Works on any Linux system (Ubuntu, Debian, Proxmox, TrueNAS, Unraid, Fedora, etc.) including systems with LSI/Broadcom HBA controllers.


✨ Features

  • 🔥 Lightweight Agent: Single Go binary with zero dependencies. Deploy it on any server in seconds.
  • 🐳 Docker Server: The central hub is containerized for easy deployment via Docker or Compose.
  • ⚡ Fast Web Dashboard: Modern HTML5/JS interface that loads instantly with real-time updates.
  • 🔍 Deep Analysis: View raw S.M.A.R.T. attributes, temperature history, and drive details.
  • 🤖 Predictive Checks: Advanced analysis to determine if a drive is failing or just aging.
  • 📊 Continuous Monitoring: Configurable reporting intervals with automatic reconnection.
  • 🔐 Authentication: Built-in login system with secure sessions.
  • 🏷️ Drive Aliases: Set custom names for your drives (e.g., "Plex Media", "Backup Drive").
  • 🔧 HBA Support: Automatic detection for SATA drives behind SAS HBA controllers (LSI SAS3224, etc.).
  • 🗄️ ZFS Pool Monitoring: Full ZFS support with pool health, device hierarchy, scrub history, and SMART integration.

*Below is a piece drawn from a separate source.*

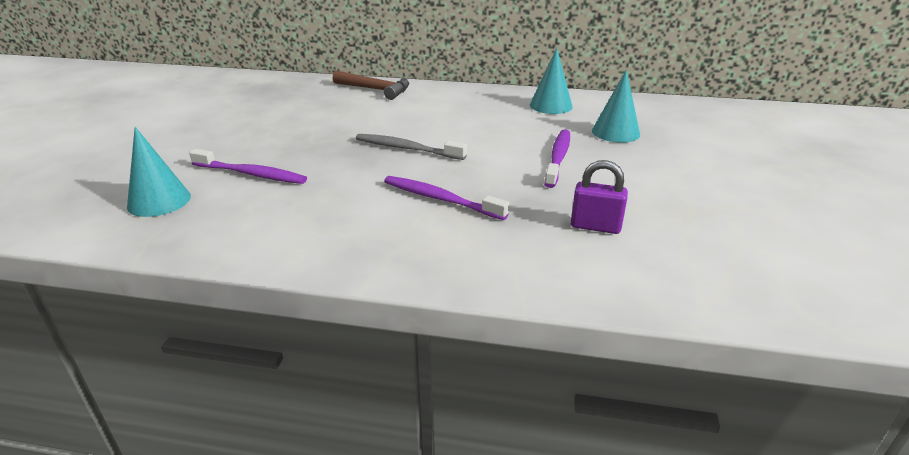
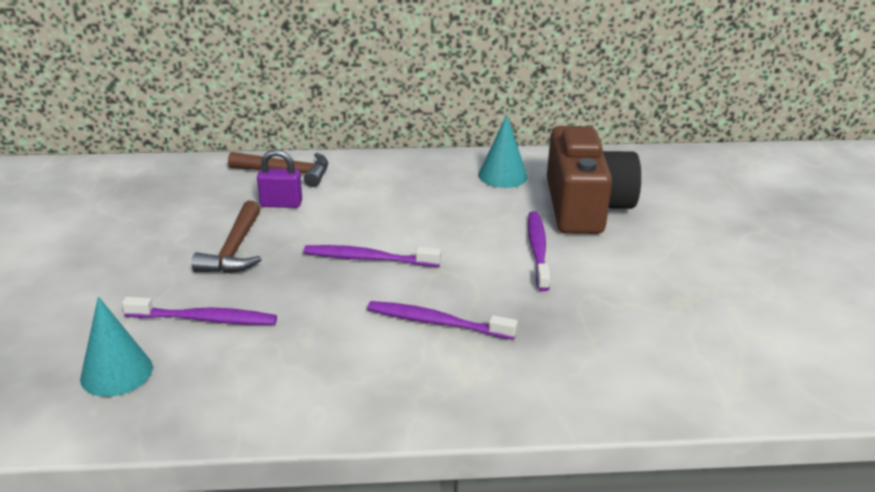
camera: 15 degrees left, 0 degrees up
grey toothbrush [356,134,467,160] -> purple toothbrush [303,245,441,267]
purple padlock [571,160,628,234] -> purple padlock moved to [257,149,302,208]
turquoise cone [592,69,640,143] -> brown camera [547,126,641,234]
none -> brown hammer [192,201,261,273]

🗄️ ZFS Monitoring Features

Vigil provides comprehensive ZFS pool monitoring:

  • Pool Overview: Health status, capacity, fragmentation, and dedup ratio
  • Data Topology: Visual display of pool configuration (MIRROR, RAIDZ1/2/3, Stripe)
  • Device Hierarchy: View vdevs and their member disks with proper parent-child relationships
  • Scrub History: Track scrub dates, durations, and errors over time
  • SMART Integration: Click any drive serial to view its detailed SMART data
  • Error Tracking: Read, write, and checksum errors at pool and device level
  • TrueNAS Compatible: Full support for TrueNAS SCALE and CORE with GUID resolution

📸 Screenshots

Login pwd_change screen1 Screen2 screen3 screen4

Dashboard

The main dashboard shows all servers with their drives in a clean card grid layout.

Drive Details

Click any drive to see detailed S.M.A.R.T. attributes, temperature, power-on hours, and health status.

ZFS Pools

View all ZFS pools with health status, capacity, and scrub information. Click to see device hierarchy and history.

Settings

Manage your password and account settings.


📋 Requirements

Essential

  • Linux OS: (64-bit recommended)
  • Root/Sudo Access: Required for the Agent to read physical disk health and ZFS data.
  • smartmontools: The core engine for reading HDD/SSD health data.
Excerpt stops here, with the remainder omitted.